* _Exercise description_: Count every line in the data that contains the word "Nguyễn", then report that number alone.
= = =
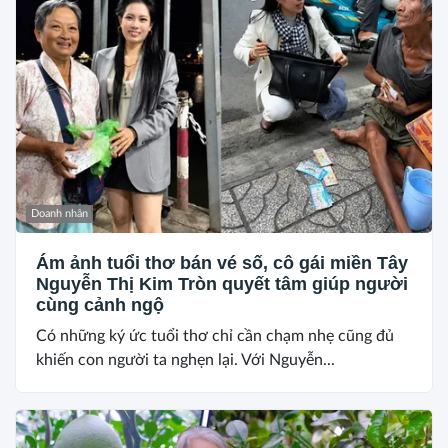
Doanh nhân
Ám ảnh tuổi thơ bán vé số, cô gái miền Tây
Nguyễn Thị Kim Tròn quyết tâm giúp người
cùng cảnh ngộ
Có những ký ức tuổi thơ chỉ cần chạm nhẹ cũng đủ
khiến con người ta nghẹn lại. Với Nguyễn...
= = =
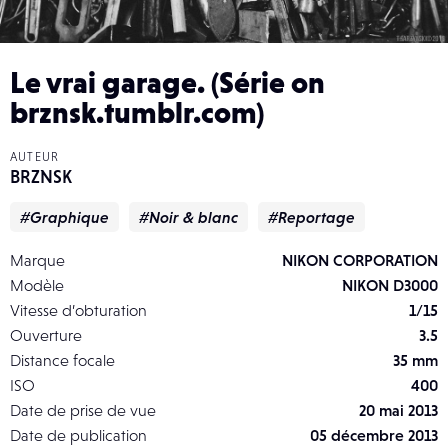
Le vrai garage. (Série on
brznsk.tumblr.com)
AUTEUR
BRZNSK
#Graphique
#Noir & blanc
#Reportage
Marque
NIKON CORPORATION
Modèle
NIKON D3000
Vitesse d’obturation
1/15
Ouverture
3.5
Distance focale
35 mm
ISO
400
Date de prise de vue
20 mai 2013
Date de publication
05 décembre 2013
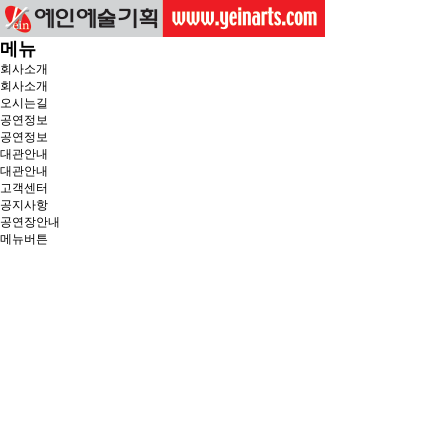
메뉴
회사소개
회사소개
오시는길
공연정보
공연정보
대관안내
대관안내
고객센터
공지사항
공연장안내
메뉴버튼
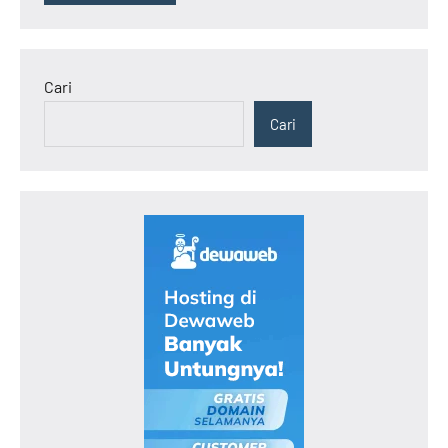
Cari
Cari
= = =
* _Task output_: 2